The transformation $T$ from the $z$-plane where $z=x+iy$, to the $w$-plane where $w=u+iv$ is given by
$$w=\frac{-iz+i}{z+1}$$
- The transformation $T$ maps the points on a circle $\lvert\,z\,\rvert=1$ , to points on a line l in the $w$-plane. Find the equation of l
I managed to do this part, the equation of the line is $v=0$, i.e. the $u$ axis
- Shade on an Argand diagram the region $R$ of the $w$-plane which is the image of $\lvert\,z\,\rvert\,\leq1$
I thought the shaded region should be everything above the $u$ axis, but the answer given in the book is everything below the $u$ axis.
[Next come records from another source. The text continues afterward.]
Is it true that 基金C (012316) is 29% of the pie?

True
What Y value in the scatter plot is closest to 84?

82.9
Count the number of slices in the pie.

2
What I tried to arrive at my answer is just subbing a point inside the unit circle, say $z=0.75$ which gives $w = 0+0.01428i$ which is above the $u$ axis, so my reasoning was that a point inside the unit circle ($z$-plane) corresponds to a point above the $u$-axis ($w$-plane). Any thoughts?
Thanks in advance.
While the question has been essentially answered in a comment, here is a longer answer.
If one knows that Möbius transformations map circles to generalized circles, then it's enough to determine the transforms of $\,3\,$ points on the unit circle. Choosing those to be $1 \mapsto 0\,$, $\,i \mapsto 1\,$ and $\,-i \mapsto -1\,$, it follows that the image of the unit circle is the real axis.
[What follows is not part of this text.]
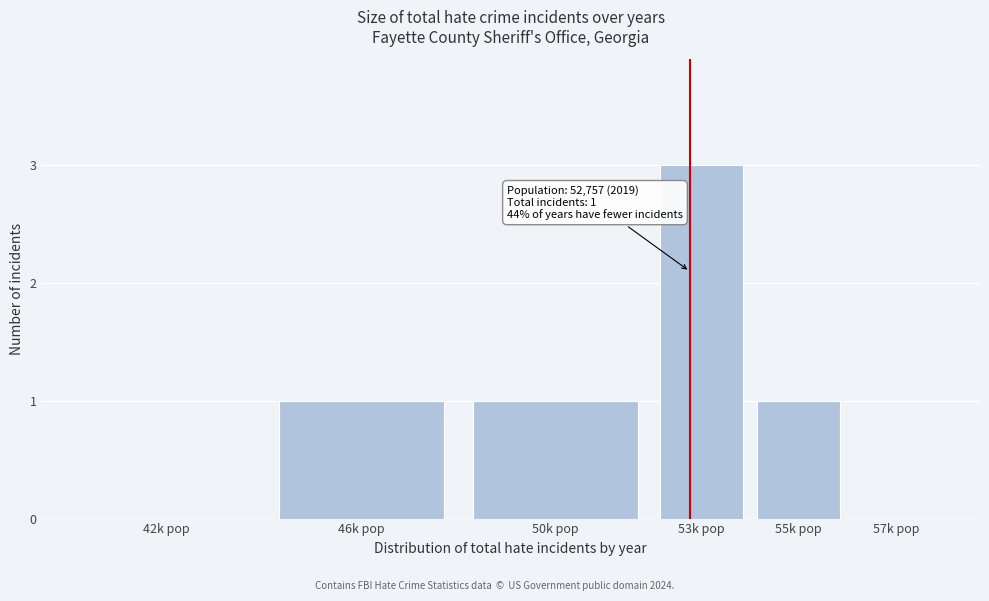

Reading left to right, transcribe all the data shown in this chart.

42k pop=0	46k pop=1	50k pop=1	53k pop=3	55k pop=1	57k pop=0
Otherwise, the same result can be derived by rewriting $\displaystyle\,w=\frac{-iz+i}{z+1} \iff z = \frac{1+iw}{-1+iw}\,$, then $|z|=1 \iff |1+iw|=|1-iw|\,$. Squaring the latter equality and using that $\,|a|^2=a \bar a\,$:
$$\require{cancel} \begin{align} (1+iw)(1-i \bar w) = (1-iw)(1+i \bar w) \quad &\iff \quad \bcancel{1} - i \bar w+iw+ \cancel{w \bar w} = \bcancel{1} + i \bar w -i w + \cancel{w \bar w} \\[5px] &\iff \quad w - \bar w= 0 \end{align} $$
Therefore the equation of l is $\,w-\bar w = 0\,$, which represents the real axis.
By continuity, the interior of the unit circle will map to one of the half-planes having the real axis as boundary. To determine which one, it is enough (as noted in a comment already) to choose an arbitrary point strictly inside the unit circle and determine its image. Choosing the origin for example $\,0 \mapsto i\,$, so the interior of the unit disc maps to the upper half-plane above the real axis.